Explanation: The "acceptance criteria" are not explicitly stated with quantitative targets. Instead, the document argues for substantial equivalence by asserting that the device's characteristics and performance are "the same" as the predicate devices. The mechanical tests (pull out strength, insertion force, pin activity compatibility) are the only truly explicit performance tests mentioned, and their "acceptance criteria" appear to be simply "Pass."

2. Sample size used for the test set and the data provenance (e.g. country of origin of the data, retrospective or prospective)

• Test Set Sample Size: Not applicable in the traditional sense of a clinical or performance study.
  • For the mechanical tests (Pull Out Strength, Insertion Force, Pin Activity Compatibility), the sample size is not specified. It would typically be a small number of connectors tested in a lab setting.
  • For the safety analysis, the "sample" was the complaints against Quickie chairs and a literature review of general wheelchair complaints/MDRs/recalls. The size of these datasets is not specified.
• Data Provenance: Not explicitly stated. Given it's a US 510(k) submission, it's likely primarily related to the US market, but this is not confirmed.
• Retrospective or Prospective:
  • The mechanical tests would be prospective (conducted specifically for this submission).
  • The safety analysis based on complaints/MDRs/recalls is inherently retrospective.
  • The efficacy articles provided would be retrospective literature.
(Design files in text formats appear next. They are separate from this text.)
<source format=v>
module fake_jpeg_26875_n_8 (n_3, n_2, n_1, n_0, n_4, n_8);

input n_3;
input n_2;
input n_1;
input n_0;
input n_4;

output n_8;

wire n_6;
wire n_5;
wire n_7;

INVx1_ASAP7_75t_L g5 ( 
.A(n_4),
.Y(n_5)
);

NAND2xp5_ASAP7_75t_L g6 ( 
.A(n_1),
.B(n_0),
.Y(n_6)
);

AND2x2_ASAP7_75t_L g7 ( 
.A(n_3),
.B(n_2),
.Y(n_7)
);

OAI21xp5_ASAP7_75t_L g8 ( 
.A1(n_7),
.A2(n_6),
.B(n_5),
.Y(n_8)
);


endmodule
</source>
3. Number of experts used to establish the ground truth for the test set and the qualifications of those experts (e.g. radiologist with 10 years of experience)

Not applicable. This is not a study that requires expert adjudication of ground truth for device output. The substantial equivalence argument relies on comparing the device's features to those of predicate devices and general knowledge of wheelchair safety and efficacy.
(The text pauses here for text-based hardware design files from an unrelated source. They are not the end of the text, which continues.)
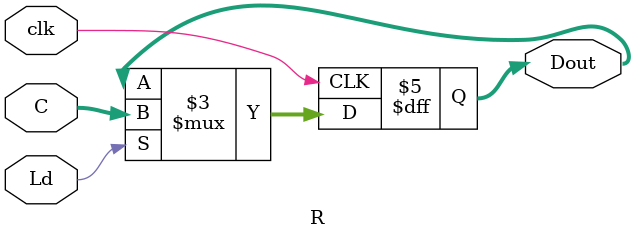
<source format=v>
`timescale 1ns / 1ps
module R(clk,Ld,C,Dout);

	input clk;
	input Ld;
	input [15:0] C;
	output [15:0] Dout;
	
	reg [15:0] Dout=0;
	
	always@(posedge clk)
	begin
		if(Ld)
		begin
			Dout<=C;
		end
	end

endmodule

</source>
4. Adjudication method (e.g. 2+1, 3+1, none) for the test set

Not applicable. No expert adjudication of a test set was performed.

5. If a multi reader multi case (MRMC) comparative effectiveness study was done, If so, what was the effect size of how much human readers improve with AI vs without AI assistance

Not applicable. This device is a physical input device for wheelchairs, not an AI-powered diagnostic or assistive tool for human readers.

6. If a standalone (i.e. algorithm only without human-in-the loop performance) was done

Not applicable. This device is a physical input device, not an algorithm. Its function is to convert user input into signals for a wheelchair controller. Human-in-the-loop is fundamental to its operation.

7. The type of ground truth used (expert consensus, pathology, outcomes data, etc)

Not applicable. This submission relies on:

• Engineering test results for mechanical properties ("Pass" indicates meeting an engineering specification).
• Comparison of features and intended use to legally marketed predicate devices.
• Analysis of existing safety data (complaints, MDRs, recalls) related to wheelchairs in general.
• Existing literature on wheelchair efficacy.

8. The sample size for the training set

Not applicable. This device is not an AI/ML device that requires a training set. It's a hardware input device.

9. How the ground truth for the training set was established

Not applicable. As above, this device does not utilize a training set in the AI/ML sense.